Вот, точно, это и надо рассказывать, она это наизусть знает.
– Я закончила школу в сорок втором, – сказала Анна Петровна, – и пошла на фронт медсестрой. Мы были такими же молодыми ребятами, как вы. В нашем классе было двадцать шесть человек.
Раздался смех, зашумели. Видимо, в каком-то классе тоже было двадцать шесть человек, и это показалось очень смешным.
– Как двадцать шесть панфиловцев, – грозно сказала Ирина Сергеевна.
Тогда стояло совсем-совсем лето. Середина. Но еще до шестнадцатого июля, когда кажется, что – все, конец фильма, курс – на осень. Все вокруг было зеленое и голубое. Даже не то что голубое небо и зеленые деревья, а просто: зеленое и голубое. Дедушка присел рядом, стал слушать. Бабушка называла много фамилий, они улыбались, как будто не думали о том, что все эти люди погибли, а только что учились вместе и всячески проказничали. Получалось: не важно было, что человек умер, а просто важно, что жил.
– Васьянова помнишь?
Они стали обсуждать этого Васьянова. И то ли тогда уже весь мир расплывался на пятна без единой четкой линии, то ли сейчас – при попытке вспомнить. Весь мир: и листва, и лес, и лицо бабушки.
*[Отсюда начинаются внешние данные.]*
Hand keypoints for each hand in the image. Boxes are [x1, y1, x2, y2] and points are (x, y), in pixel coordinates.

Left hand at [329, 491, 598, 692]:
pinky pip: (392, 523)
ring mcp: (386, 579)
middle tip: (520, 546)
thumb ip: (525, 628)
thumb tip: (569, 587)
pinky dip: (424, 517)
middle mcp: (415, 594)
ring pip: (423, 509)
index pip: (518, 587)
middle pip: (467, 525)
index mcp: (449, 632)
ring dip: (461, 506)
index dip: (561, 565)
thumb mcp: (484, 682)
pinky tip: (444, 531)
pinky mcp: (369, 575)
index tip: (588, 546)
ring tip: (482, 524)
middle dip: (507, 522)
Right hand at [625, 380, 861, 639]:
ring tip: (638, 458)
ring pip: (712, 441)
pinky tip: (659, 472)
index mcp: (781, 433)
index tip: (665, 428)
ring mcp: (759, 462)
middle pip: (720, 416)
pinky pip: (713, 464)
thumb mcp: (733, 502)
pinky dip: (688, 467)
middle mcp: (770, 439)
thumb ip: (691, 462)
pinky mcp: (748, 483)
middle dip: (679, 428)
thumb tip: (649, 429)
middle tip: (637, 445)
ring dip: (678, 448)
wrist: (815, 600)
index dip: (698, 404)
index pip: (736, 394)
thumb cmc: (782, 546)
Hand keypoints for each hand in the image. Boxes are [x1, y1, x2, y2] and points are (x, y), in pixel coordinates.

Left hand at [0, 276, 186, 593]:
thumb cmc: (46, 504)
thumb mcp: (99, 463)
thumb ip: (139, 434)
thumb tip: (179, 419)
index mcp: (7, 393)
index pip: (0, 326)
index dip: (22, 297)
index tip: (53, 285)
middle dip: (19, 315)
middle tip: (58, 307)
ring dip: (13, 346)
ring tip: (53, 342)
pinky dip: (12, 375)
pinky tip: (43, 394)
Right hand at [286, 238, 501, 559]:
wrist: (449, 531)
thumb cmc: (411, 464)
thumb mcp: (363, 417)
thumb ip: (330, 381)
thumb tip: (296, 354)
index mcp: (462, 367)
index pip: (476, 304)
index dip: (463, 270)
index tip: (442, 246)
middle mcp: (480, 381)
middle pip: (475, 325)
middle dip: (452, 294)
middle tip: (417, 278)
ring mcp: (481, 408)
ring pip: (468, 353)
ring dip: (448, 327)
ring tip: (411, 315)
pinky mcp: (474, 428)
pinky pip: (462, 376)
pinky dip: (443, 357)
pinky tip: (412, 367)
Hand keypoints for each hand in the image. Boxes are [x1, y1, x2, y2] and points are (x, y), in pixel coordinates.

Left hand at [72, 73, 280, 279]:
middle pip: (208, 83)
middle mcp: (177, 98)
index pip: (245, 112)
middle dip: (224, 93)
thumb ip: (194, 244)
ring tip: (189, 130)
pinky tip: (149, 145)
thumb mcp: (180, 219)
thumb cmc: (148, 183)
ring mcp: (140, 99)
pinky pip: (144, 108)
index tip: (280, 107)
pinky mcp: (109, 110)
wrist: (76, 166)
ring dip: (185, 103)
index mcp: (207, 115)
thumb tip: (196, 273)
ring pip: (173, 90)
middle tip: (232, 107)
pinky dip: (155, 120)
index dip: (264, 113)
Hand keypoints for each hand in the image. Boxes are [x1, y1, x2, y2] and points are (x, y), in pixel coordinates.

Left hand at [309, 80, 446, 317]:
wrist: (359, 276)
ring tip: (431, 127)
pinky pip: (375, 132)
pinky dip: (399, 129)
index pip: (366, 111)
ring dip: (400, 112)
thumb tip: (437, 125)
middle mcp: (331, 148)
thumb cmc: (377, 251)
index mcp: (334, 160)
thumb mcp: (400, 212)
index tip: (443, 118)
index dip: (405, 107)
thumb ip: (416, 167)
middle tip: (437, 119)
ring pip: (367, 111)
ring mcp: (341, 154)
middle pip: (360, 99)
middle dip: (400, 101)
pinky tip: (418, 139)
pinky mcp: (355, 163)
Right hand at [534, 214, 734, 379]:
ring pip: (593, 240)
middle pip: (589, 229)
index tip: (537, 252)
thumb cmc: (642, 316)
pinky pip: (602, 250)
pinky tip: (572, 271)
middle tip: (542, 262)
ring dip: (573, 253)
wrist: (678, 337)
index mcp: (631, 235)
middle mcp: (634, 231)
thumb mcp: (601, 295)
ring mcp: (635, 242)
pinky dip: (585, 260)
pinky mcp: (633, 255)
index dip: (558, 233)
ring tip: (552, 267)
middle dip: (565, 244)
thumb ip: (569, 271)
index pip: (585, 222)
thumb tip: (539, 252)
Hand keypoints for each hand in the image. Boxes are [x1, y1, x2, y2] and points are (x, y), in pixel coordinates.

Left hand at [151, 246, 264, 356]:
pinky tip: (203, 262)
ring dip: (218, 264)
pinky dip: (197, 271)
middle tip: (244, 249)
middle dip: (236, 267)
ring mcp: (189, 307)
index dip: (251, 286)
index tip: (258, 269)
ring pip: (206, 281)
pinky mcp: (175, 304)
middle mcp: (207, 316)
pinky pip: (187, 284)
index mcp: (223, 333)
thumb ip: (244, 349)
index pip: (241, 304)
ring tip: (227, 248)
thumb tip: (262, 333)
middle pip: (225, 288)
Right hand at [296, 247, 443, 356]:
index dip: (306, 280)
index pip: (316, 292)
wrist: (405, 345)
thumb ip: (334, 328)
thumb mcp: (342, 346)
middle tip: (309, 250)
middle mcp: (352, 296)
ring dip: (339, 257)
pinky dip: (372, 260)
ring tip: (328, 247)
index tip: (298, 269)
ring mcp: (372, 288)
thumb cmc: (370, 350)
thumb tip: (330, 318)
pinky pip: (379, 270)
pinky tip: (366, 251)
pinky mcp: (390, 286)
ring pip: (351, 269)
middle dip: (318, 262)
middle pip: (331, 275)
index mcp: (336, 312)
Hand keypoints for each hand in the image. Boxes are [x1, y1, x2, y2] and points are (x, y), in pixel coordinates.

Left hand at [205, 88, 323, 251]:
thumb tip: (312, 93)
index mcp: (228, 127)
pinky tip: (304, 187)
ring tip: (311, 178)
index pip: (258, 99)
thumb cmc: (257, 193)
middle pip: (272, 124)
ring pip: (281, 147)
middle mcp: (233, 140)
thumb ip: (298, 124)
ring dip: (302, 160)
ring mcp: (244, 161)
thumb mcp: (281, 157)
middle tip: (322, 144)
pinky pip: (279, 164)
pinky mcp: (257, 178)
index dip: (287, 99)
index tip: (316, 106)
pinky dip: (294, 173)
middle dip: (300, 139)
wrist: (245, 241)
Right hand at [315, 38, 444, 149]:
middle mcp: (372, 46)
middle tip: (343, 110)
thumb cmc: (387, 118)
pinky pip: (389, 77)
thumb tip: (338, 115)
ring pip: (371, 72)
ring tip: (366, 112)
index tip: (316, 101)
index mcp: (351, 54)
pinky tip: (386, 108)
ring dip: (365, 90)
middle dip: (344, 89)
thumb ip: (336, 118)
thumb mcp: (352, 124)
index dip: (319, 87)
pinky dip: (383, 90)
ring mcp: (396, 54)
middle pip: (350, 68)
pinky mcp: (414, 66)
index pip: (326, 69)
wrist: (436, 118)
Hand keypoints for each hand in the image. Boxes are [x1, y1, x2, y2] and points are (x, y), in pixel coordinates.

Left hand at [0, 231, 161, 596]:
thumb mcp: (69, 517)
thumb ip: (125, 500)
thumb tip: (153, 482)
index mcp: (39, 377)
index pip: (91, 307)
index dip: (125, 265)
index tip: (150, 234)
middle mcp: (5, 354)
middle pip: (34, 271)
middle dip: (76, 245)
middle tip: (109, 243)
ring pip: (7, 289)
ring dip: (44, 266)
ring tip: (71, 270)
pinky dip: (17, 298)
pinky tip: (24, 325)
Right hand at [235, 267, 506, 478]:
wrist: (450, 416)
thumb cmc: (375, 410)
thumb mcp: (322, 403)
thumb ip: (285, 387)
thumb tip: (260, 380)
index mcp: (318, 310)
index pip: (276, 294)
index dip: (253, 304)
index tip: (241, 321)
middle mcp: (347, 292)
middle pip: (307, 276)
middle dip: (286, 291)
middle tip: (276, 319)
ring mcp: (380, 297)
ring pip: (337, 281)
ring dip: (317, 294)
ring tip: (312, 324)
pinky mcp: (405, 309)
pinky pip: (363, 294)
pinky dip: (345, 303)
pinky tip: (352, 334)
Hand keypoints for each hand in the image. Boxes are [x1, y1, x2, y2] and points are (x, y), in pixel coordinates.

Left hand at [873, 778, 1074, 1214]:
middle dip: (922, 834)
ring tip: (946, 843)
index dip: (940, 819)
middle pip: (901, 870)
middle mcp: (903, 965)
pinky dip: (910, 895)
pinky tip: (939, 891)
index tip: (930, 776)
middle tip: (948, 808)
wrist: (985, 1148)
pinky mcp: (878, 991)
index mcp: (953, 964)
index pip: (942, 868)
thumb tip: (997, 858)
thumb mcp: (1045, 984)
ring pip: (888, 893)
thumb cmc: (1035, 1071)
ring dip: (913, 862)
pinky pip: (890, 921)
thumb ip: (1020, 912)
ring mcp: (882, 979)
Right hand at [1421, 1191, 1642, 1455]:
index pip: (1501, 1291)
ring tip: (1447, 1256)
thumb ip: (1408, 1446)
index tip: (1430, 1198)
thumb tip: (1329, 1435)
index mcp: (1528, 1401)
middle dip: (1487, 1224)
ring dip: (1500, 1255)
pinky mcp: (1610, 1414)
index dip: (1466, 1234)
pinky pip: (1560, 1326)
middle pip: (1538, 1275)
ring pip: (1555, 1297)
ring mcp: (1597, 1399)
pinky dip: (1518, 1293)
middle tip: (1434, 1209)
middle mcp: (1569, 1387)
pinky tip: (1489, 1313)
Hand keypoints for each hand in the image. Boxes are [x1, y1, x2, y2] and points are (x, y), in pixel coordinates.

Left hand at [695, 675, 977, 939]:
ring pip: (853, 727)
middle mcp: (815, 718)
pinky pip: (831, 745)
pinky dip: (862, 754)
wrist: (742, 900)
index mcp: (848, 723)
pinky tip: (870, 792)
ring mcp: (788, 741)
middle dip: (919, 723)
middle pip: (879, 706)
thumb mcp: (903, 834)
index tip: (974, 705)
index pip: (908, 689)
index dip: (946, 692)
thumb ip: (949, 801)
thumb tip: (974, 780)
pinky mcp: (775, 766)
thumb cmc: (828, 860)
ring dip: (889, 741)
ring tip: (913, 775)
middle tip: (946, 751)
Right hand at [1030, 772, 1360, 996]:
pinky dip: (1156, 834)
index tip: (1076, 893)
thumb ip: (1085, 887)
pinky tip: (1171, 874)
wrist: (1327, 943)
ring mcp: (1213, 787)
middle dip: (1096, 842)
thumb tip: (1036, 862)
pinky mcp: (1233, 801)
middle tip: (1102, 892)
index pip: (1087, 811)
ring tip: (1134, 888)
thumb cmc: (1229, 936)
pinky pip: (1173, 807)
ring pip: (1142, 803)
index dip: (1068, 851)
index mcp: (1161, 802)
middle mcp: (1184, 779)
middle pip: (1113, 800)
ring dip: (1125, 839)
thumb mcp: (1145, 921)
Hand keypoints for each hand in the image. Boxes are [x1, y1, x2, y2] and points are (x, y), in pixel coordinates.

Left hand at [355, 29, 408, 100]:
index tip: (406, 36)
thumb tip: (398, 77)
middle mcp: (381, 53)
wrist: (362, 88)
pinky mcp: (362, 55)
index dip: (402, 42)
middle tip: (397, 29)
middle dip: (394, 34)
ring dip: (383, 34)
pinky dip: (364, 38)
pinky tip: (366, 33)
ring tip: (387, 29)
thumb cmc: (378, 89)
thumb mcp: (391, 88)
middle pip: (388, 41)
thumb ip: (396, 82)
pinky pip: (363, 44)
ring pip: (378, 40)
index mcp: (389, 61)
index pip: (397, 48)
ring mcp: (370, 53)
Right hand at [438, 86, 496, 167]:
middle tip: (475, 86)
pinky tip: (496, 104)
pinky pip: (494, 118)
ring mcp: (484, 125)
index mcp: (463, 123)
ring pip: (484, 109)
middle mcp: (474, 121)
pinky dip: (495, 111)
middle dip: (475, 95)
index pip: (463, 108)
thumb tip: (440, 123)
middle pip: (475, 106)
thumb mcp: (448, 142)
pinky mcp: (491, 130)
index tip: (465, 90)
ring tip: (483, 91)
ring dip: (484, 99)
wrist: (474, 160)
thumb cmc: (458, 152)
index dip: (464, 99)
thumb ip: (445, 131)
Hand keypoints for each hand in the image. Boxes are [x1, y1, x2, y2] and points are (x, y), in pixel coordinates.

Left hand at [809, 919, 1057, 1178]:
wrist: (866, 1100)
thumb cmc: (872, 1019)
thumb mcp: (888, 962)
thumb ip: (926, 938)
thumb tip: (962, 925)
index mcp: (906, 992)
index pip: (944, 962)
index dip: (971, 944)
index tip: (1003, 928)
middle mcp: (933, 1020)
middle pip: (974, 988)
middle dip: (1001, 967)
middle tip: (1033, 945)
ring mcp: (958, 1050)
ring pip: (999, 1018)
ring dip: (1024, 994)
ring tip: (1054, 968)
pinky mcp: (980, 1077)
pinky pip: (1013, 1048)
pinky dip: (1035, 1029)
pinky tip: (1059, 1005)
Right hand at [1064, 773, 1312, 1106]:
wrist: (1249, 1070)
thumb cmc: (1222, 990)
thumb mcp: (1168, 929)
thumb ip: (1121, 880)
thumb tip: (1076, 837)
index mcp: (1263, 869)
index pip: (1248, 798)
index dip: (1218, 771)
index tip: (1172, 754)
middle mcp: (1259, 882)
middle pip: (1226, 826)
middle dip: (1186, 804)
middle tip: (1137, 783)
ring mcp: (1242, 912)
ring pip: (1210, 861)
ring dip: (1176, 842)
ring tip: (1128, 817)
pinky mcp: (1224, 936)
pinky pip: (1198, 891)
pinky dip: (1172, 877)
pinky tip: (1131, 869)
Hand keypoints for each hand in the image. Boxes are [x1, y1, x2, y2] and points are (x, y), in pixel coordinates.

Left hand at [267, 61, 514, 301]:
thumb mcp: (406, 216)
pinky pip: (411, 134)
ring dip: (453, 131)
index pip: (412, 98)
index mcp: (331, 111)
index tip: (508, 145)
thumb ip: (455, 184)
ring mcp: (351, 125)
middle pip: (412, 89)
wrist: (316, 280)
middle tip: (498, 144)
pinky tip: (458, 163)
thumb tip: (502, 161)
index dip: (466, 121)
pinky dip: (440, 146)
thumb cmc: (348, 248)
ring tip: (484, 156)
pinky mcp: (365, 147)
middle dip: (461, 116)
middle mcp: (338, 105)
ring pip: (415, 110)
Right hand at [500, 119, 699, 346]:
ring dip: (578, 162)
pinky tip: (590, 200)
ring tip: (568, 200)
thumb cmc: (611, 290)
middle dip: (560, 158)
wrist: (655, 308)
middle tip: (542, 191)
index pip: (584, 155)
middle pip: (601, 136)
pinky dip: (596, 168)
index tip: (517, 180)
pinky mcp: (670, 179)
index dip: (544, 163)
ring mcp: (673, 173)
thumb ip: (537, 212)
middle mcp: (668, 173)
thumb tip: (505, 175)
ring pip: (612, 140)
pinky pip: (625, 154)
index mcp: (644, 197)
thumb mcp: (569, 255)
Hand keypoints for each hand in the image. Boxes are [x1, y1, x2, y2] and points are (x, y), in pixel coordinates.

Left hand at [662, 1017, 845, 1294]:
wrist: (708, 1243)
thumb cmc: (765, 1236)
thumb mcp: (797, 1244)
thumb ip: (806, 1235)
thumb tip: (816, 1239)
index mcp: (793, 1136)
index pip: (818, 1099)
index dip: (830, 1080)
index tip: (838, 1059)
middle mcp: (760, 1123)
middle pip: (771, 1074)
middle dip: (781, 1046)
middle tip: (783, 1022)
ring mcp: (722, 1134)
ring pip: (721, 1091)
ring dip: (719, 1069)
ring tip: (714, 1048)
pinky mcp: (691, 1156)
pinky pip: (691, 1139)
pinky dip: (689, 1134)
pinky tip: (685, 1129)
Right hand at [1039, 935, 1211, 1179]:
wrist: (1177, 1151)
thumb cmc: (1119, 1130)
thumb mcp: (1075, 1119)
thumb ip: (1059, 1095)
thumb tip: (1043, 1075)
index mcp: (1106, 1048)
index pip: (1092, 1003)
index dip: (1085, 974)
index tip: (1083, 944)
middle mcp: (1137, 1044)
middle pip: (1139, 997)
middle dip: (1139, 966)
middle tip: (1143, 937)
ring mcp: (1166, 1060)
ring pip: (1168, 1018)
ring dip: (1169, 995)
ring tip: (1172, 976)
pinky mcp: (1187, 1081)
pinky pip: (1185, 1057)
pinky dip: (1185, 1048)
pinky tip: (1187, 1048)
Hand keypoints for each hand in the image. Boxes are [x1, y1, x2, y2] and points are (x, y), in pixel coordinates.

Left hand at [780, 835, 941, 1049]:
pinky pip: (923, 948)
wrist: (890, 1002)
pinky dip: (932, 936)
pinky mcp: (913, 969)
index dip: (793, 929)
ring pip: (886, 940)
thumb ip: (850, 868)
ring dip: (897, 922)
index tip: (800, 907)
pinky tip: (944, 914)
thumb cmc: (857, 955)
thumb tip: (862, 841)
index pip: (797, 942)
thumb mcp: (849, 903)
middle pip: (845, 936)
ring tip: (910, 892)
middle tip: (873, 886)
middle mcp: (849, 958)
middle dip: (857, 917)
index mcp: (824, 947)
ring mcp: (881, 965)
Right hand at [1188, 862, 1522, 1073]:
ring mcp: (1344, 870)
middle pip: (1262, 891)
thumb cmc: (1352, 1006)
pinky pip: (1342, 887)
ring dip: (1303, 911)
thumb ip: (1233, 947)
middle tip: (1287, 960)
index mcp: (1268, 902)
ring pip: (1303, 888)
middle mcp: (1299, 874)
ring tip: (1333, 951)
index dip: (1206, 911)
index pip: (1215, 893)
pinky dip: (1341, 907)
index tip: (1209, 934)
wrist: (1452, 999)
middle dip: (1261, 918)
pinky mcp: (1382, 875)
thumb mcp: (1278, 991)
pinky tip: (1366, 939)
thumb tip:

Она поняла, что часто думала о ней, плакала, но ни разу не вспомнила лицо. Чувствовала бабушкины запах и тепло, слышала шаги, а вот лица не было – только пятно среди других пятен.
Зал угомонился, Анна Петровна сказала:
– И ни один из них не вернулся с войны… Я потом в сорок пятом году пришла на вечер встречи выпускников, сидела одна с учителями. Смотрели альбом. Учителя плакали, а мне было перед ними стыдно… Но не за то, что я одна из класса осталась…
Она не забыла, что нужно говорить дальше. Просто бабушка в этом месте делала многозначительную паузу и вздыхала, а раз так – нужно остановиться и вздохнуть. Чтобы все точно.
– … Мне было стыдно, что не слушалась их и училась… хуже, чем могла.